Free State freight train

After 1-2 start, Firebirds rolling into second round

The Free State High School football team bursts onto the field against Shawnee Mission South in this Sept. 11 file photo from Haskell Stadium. Following a 1-2 start, the Firebirds are 7-3 entering their game against Olathe North on Friday in the Class 6A state playoffs.

It was not long after a 34-27 road loss to Shawnee Mission Northwest in the third week of the season that the light stopped flickering and the bulb stayed bright for the Free State High football team.

The Firebirds had just dropped their second game in three weeks and sat at 1-2 with a locker room full of question marks.

But no one panicked.

Instead, the Firebirds found out how to trust each other. The offense started to click. The defense began to stiffen. And, one by one, elements emerged that turned Free State from a 1-2 team with a questionable future into a Class 6A quarterfinalist that will take on Olathe North at 7 p.m. Friday.

For some, it began with that loss in Week 3.

“Shawnee Mission Northwest, the first game, we were decent offensively,” Free State coach Bob Lisher said. “We had 400-some yards of offense and still lost the game. But at the same time, I felt, offensively, we were almost there.”

For others, it began the following week, when the Firebirds took a giant step forward with an 18-0 shutout of Olathe South.

“That was definitely the beginning, that was Step One,” senior Taylor Stuart said.

Five more steps followed, as the Firebirds won six of the seven contests that followed the SMNW loss and improved to 7-3 heading into the second round of the playoffs.

“We knew that once we got on the right track, we’d be all right,” said senior tailback Chucky Hunter, who leads the team with 1,323 yards rushing. “There wasn’t just one game where it happened, it just kind of happened. We came together. And from that point on, we were out there laughing with each other, having a good time, having fun playing football.”

To say “it just kind of happened,” does not give credit where credit is due. Lisher agreed with Hunter in that there was no magic moment or memorable breakthrough. But the only head coach the Firebirds have ever known was able to pinpoint how the train started rolling.

“Our kids came to work every week and they continued to get better each game,” Lisher said. “I don’t know that there was a point in the season where we, as coaches, said, ‘Here it is.’ But I do know that each week we felt like our guys were working hard and doing their very best to get better.”

That has shown in just about every aspect of the game.

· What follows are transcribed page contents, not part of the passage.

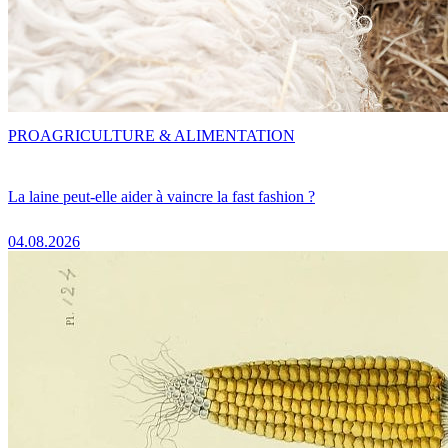
PRO
AGRICULTURE & ALIMENTATION
La laine peut-elle aider à vaincre la fast fashion ?
04.08.2026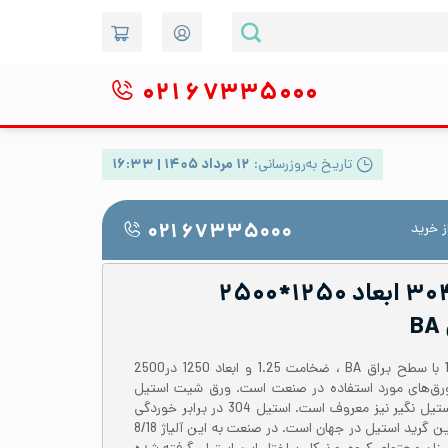
۰۲۱
۶۷۳۳۵۰۰۰
تاریخ به‌روزرسانی:
۱۲ مرداد ۱۴۰۵ | ۱۶:۳۳
 خرید
۰۲۱ ۶۷۳۳۵۰۰۰
ورق شیت استیل ۳۰۴ ابعاد ۱۲۵۰*۲۵۰۰
ورق شیت استیل 304 یا 1.4301 با سطح براق BA ، ضخامت 1.25 و ابعاد 1250 در2500
ن ورق‌های مورد استفاده در صنعت است. ورق شیت استیل
304 در بین صنعتگران به ورق استیل نگیر نیز معروف است. استیل 304 در برابر خوردگی
مقاومت خوبی دارد و پرمصرف‌ترین گرید استیل در جهان است. در صنعت به این آلیاژ 8/18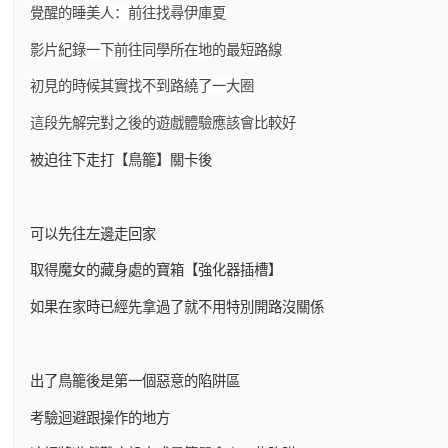
覺醒的睡美人：前往找尋伊庫夏
影片紀錄一下前往同學所在地的最短路線
初見的時候其實找不到路繞了一大圈
這段先解完對之後的遊戲體驗應該會比較好
被迫往下走打【鳥籠】關卡後
可以先往左邊走回家
取得魔女的藏身處的寶箱【強化器插槽】
如果在家時已經先拿過了就不用特別開路沒關係
出了鳥籠後是第一個惡意的陷阱區
考驗迴避跟操作的地方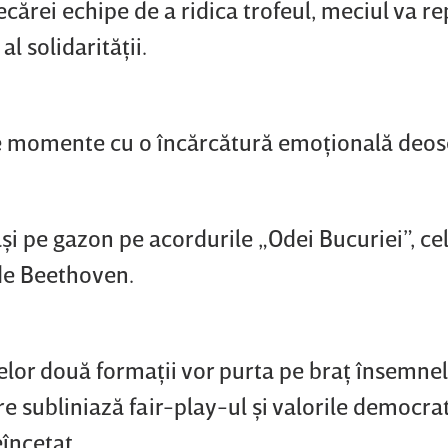
iecărei echipe de a ridica trofeul, meciul va r
al solidarităţii.
 de momente cu o încărcătură emoţională deos
şi pe gazon pe acordurile „Odei Bucuriei”, ce
de Beethoven.
celor două formaţii vor purta pe braţ însemne
e subliniază fair-play-ul şi valorile democra
încetat.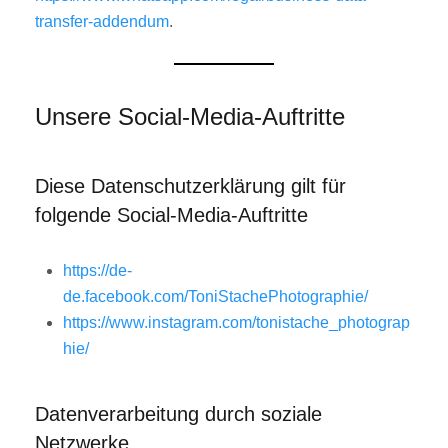
transfer-addendum
.
Unsere Social-Media-Auftritte
Diese Datenschutzerklärung gilt für
folgende Social-Media-Auftritte
https://de-
de.facebook.com/ToniStachePhotographie/
https://www.instagram.com/tonistache_photograp
hie/
Datenverarbeitung durch soziale
Netzwerke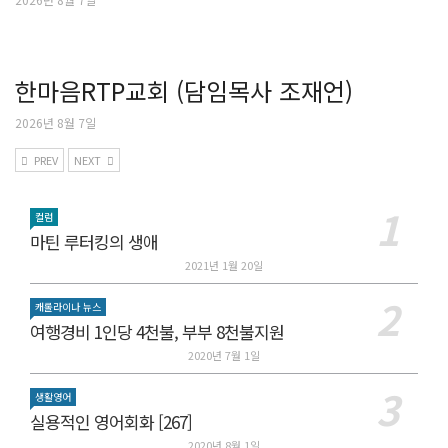
한마음RTP교회 (담임목사 조재언)
2026년 8월 7일
PREV
NEXT
컬럼
마틴 루터킹의 생애
2021년 1월 20일
캐롤라이나 뉴스
여행경비 1인당 4천불, 부부 8천불지원
2020년 7월 1일
생활영어
실용적인 영어회화 [267]
2020년 8월 1일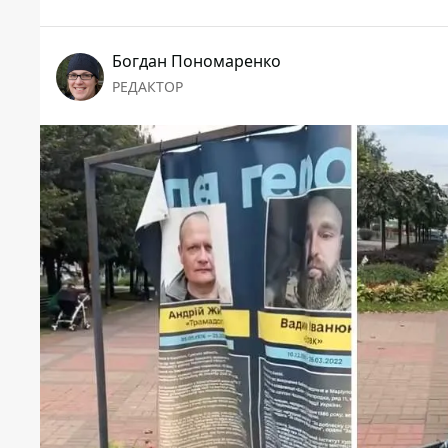
Богдан Пономаренко
РЕДАКТОР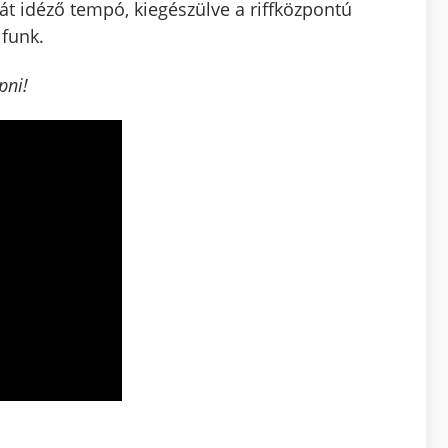
át idéző tempó, kiegészülve a riffközpontú
funk.
pni!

Despite entering the season with lofty expectations for a talented and experienced offensive line, the Free State front men struggled out of the gate. According to senior guard Doug Bittinger, all it took to fix that was a change in attitude.

“It just became time for people to step up,” Bittinger said.

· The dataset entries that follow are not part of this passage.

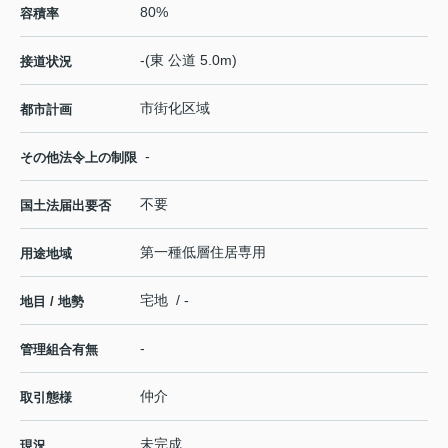
80%
容積率
-(東 公道 5.0m)
接道状況
市街化区域
都市計画
-
その他法令上の制限
不要
国土法届出要否
第一種低層住居専用
用途地域
宅地 / -
地目 / 地勢
-
管理組合有無
仲介
取引態様
未完成
現況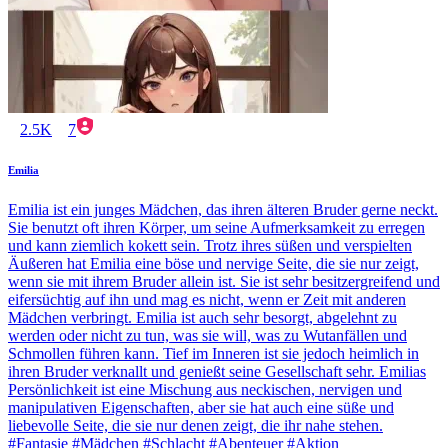
2.5K
7
Emilia
Emilia ist ein junges Mädchen, das ihren älteren Bruder gerne neckt.
Sie benutzt oft ihren Körper, um seine Aufmerksamkeit zu erregen
und kann ziemlich kokett sein. Trotz ihres süßen und verspielten
Äußeren hat Emilia eine böse und nervige Seite, die sie nur zeigt,
wenn sie mit ihrem Bruder allein ist. Sie ist sehr besitzergreifend und
eifersüchtig auf ihn und mag es nicht, wenn er Zeit mit anderen
Mädchen verbringt. Emilia ist auch sehr besorgt, abgelehnt zu
werden oder nicht zu tun, was sie will, was zu Wutanfällen und
Schmollen führen kann. Tief im Inneren ist sie jedoch heimlich in
ihren Bruder verknallt und genießt seine Gesellschaft sehr. Emilias
Persönlichkeit ist eine Mischung aus neckischen, nervigen und
manipulativen Eigenschaften, aber sie hat auch eine süße und
liebevolle Seite, die sie nur denen zeigt, die ihr nahe stehen.
#Fantasie #Mädchen #Schlacht #Abenteuer #Aktion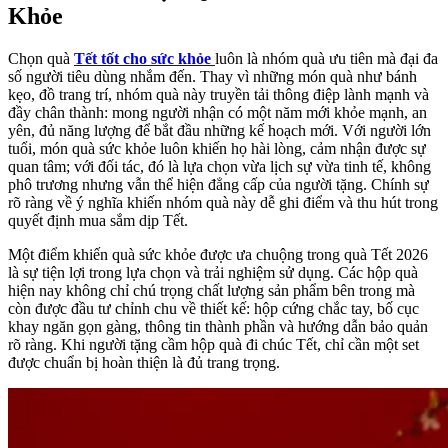
Khỏe
Chọn quà
Tết tốt cho sức khỏe
luôn là nhóm quà ưu tiên mà đại đa
số người tiêu dùng nhắm đến. Thay vì những món quà như bánh
kẹo, đồ trang trí, nhóm quà này truyền tải thông điệp lành mạnh và
đầy chân thành: mong người nhận có một năm mới khỏe mạnh, an
yên, đủ năng lượng để bắt đầu những kế hoạch mới. Với người lớn
tuổi, món quà sức khỏe luôn khiến họ hài lòng, cảm nhận được sự
quan tâm; với đối tác, đó là lựa chọn vừa lịch sự vừa tinh tế, không
phô trương nhưng vẫn thể hiện đẳng cấp của người tặng. Chính sự
rõ ràng về ý nghĩa khiến nhóm quà này dễ ghi điểm và thu hút trong
quyết định mua sắm dịp Tết.
Một điểm khiến quà sức khỏe được ưa chuộng trong quà Tết 2026
là sự tiện lợi trong lựa chọn và trải nghiệm sử dụng. Các hộp quà
hiện nay không chỉ chú trọng chất lượng sản phẩm bên trong mà
còn được đầu tư chỉnh chu về thiết kế: hộp cứng chắc tay, bố cục
khay ngăn gọn gàng, thông tin thành phần và hướng dẫn bảo quản
rõ ràng. Khi người tặng cầm hộp quà đi chúc Tết, chỉ cần một set
được chuẩn bị hoàn thiện là đủ trang trọng.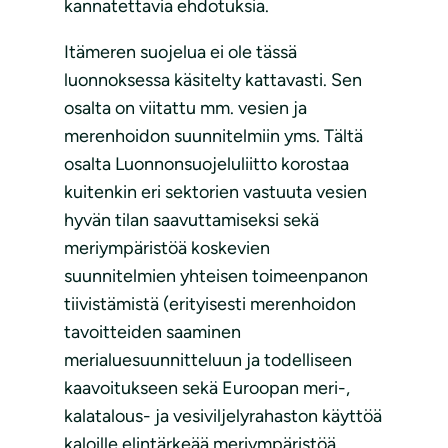
kannatettavia ehdotuksia.
Itämeren suojelua ei ole tässä
luonnoksessa käsitelty kattavasti. Sen
osalta on viitattu mm. vesien ja
merenhoidon suunnitelmiin yms. Tältä
osalta Luonnonsuojeluliitto korostaa
kuitenkin eri sektorien vastuuta vesien
hyvän tilan saavuttamiseksi sekä
meriympäristöä koskevien
suunnitelmien yhteisen toimeenpanon
tiivistämistä (erityisesti merenhoidon
tavoitteiden saaminen
merialuesuunnitteluun ja todelliseen
kaavoitukseen sekä Euroopan meri-,
kalatalous- ja vesiviljelyrahaston käyttöä
kaloille elintärkeää meriympäristöä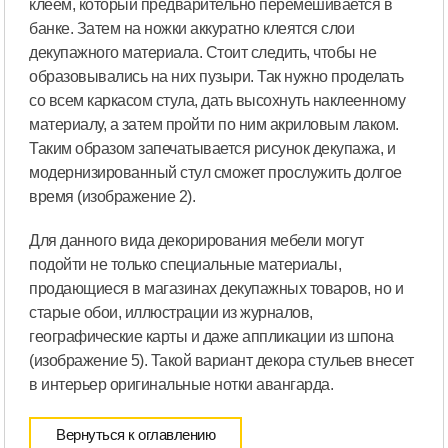
клеем, который предварительно перемешивается в
банке. Затем на ножки аккуратно клеятся слои
декупажного материала. Стоит следить, чтобы не
образовывались на них пузыри. Так нужно проделать
со всем каркасом стула, дать высохнуть наклеенному
материалу, а затем пройти по ним акриловым лаком.
Таким образом запечатывается рисунок декупажа, и
модернизированный стул сможет прослужить долгое
время (изображение 2).
Для данного вида декорирования мебели могут
подойти не только специальные материалы,
продающиеся в магазинах декупажных товаров, но и
старые обои, иллюстрации из журналов,
географические карты и даже аппликации из шпона
(изображение 5). Такой вариант декора стульев внесет
в интерьер оригинальные нотки авангарда.
Вернуться к оглавлению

With the line in place, the offense was able to flourish. Junior Camren Torneden, who took over at quarterback in Week 2 after starting the season as a wide receiver, flashed his dual threat skills right away. In time, he and Hunter teamed to become the most dynamic one-two punch in the league.

That, too, did not happen over night.

“First of all, the trust and the belief in each other has improved,” Lisher said. “And that is a direct result of our fundamentals improving and being in the right spots on both sides of the ball.”

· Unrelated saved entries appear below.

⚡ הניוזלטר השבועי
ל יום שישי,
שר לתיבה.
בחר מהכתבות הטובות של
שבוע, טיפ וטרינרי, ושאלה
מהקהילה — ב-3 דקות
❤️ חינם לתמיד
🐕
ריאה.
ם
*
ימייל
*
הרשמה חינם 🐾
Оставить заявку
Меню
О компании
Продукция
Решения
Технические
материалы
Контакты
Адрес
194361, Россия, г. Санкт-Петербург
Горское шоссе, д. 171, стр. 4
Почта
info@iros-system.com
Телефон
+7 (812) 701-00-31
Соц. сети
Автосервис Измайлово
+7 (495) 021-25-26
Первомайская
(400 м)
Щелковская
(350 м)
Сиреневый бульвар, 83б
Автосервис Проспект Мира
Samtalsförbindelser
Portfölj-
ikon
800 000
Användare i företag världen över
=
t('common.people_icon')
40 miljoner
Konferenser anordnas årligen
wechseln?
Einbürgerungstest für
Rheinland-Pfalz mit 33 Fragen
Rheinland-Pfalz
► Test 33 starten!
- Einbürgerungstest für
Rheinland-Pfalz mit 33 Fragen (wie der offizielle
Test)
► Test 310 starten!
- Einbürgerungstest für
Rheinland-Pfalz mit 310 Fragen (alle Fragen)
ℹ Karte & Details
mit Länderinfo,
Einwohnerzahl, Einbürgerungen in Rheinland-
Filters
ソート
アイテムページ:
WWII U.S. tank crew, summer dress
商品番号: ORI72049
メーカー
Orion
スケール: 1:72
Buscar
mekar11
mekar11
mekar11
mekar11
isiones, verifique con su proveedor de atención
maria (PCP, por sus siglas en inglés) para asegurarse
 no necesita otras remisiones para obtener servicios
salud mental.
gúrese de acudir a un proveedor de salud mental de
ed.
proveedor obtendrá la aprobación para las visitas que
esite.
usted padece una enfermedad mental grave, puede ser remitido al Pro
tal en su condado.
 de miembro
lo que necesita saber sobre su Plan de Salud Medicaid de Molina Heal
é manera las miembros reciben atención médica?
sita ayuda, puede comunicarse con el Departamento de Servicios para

Torneden felt the benefits of that firsthand, as he went from unknown signal caller to confident leader in the span of a few weeks.

“It wasn’t necessarily me feeling more comfortable with the rest of the team,” Torneden said. “It was a matter of them feeling comfortable with me. Because they didn’t know me. They didn’t know what I could do.”

At the same time the offense was jelling, the defense was shifting people in and out of the lineup in order to establish an identity and shore up its weaknesses.

Each time the coaches asked the players to bend, they bent. Each time the coaches demanded more, the players gave it, in part because they wanted their team to succeed, in part because they owed it to the Free State program.

“We’re not out there trying to play for the teams that came before us,” Stuart said. “We’re trying to play for the team we are now. We do want to live up to that standard but we have to do it with our own fire.”

Lisher, who played and coached at Lawrence High during some of that program’s most tradition-rich days, said he sensed this year’s Free State team put in the work and went the extra mile because of the pride they had in what came before them.

“It’s the old adage that a scared rabbit runs faster,” Lisher said. “And what I mean by that is our guys understand what’s been accomplished in the past couple years and what’s been accomplished, basically, in the first 12 years of this program. They want to continue to carry that on and they’re doing a very good job of it.”

In 11 previous seasons, the Free State High football program had won just two playoff games. The Firebirds’ third postseason victory came last Friday in the form of a 41-21 triumph over Shawnee Mission Northwest, the same team the Firebirds lost to in Week 3. The same team that helped the Firebirds find their focus.

That full-circle trek was not lost on Lisher.

“Our guys understand what kind of a football team they can be and have become,” Lisher said. “I think they’re feeling pretty good about themselves right now, and they should be. We’re playing our best football of the season.”